Debra Ruder Communications

Writing that matters

A nine-year goodbye

Margaret was a pianist and voice teacher who relished food and friends, but Alzheimer’s disease robbed her of those pleasures. Over a nine-year period, as she slipped further into her disease, her daughter Susan said “goodbye” to pieces of her mother’s personality as they disappeared.

Although her mother’s death left an emotional crater, Susan cherishes the time they had together. This is how Susan described their long goodbye about a year later:

“My mom was one of these people everybody liked. She was popular and vivacious. She always had a take on life that was unusual or made you think in a different way. I learned early on that she was a wealth of information. She had a natural ability to put her finger on an issue and know, ‘This is what it’s really about.’

When she was in her early 70s, my mother would forget things, but I’d think, ‘We all forget stuff from time to time.’ Alzheimer’s started to rear its ugly head when she was around 75. I’d say, ‘Let’s go and do this,’ and she would reply, ‘What are you talking about?’ And I’d say, ‘Mom, we just talked about this five minutes ago.’ Then she would start to wander. She’d leave home and couldn’t remember how to get back –- or even why she was out.

I moved back home, to her apartment in the Bronx. That was fine for awhile, but then I needed help and had an in-home aide for a couple of years. Then my mom became belligerent, so I started searching for a 24-hour, seven-day-a-week place. The nursing home I chose kept the seniors occupied; my mom would get up in the middle of the night, and they’d have a drawing class at 3 a.m. She spent the last five or so years of her life there, and I was able to visit before and after work.

Maybe because we were so close, I could sense when an aspect of her personality was about to disappear, and I think she did, too. Whether she would press my hand, give me a hug, or put her head on my shoulder and look at me, moments later some portion of her would finally go. It was as though on some level, she was trying to convey, ‘I am moving on to something different, and we need to recognize that so its passing is easier.’

Every six months to a year, you could count how many people my mother stopped recognizing. I was the last one. It was about a week before she passed away, and she had not been physically well. I remember the last time she looked at me with recognition. She squeezed my hand, and I said, ‘It’s OK, Mom, I know.’ Sure enough, within a couple of hours, she had no clue who I was.

About halfway through the illness, she could no longer play the piano, which was a big loss because she used to do that every day. She could still enjoy listening to music, but she couldn’t identify with being able to play or even remember how music is made.

My mom also began losing the ability to taste things. She couldn’t tolerate many solid foods, so she ate mushy stuff and needed someone to spoon it to her.
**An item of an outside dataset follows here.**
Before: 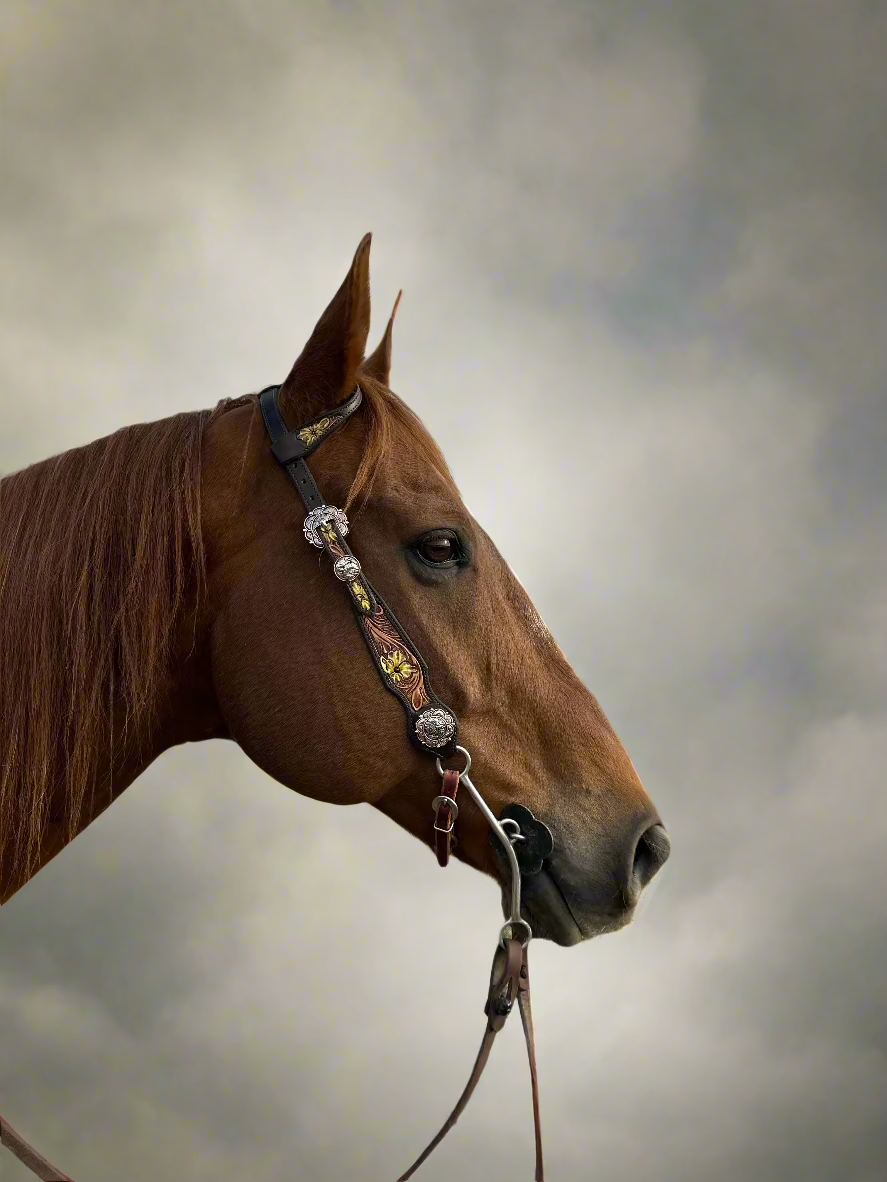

She loved chocolate to the bitter end, so I’d bring a Hershey bar and make sure it was soft enough to gum down. That would be her evening treat, and then she’d fall asleep. Even on her last day, I brought her some chocolate, and she had a little nibble.

I kind of instinctively knew that was probably the last time I would see her. I whispered in her ear that I loved her and said, ‘See ya on the other side.’ She died at 5 o’clock the next morning.

Our final goodbye was quite natural and felt like the right time. I was somewhat relieved that she was going somewhere where everything would be restored to her. I think the saddest moment came earlier, when we realized we didn’t know how long this illness was going to last, that it was progressive and that she would deteriorate. We had a series of conversations about what she wanted, and my mother was adamant that her condition not interfere with my life. She said, ‘If it gets too wooky for you -– that was a word she would use –- don’t be afraid. If you need to put me into an institution, don’t feel like you’re doing something wrong.’ She always said it was important that I move on with my life.

I’ve incorporated my mom’s spirit in my life, so I don’t feel she has left my universe. When I’m in trouble or feel anxious, something she might have said comes to mind, and it’s almost as if she is trying to tell me something. I miss having someone I can talk to without fears or reservations; she was the only person I could tell anything to and knew it would be accepted without judgment. I only hope she felt the same way about me.”


Consider this …
Being open about serious illness and dying can make the end easier.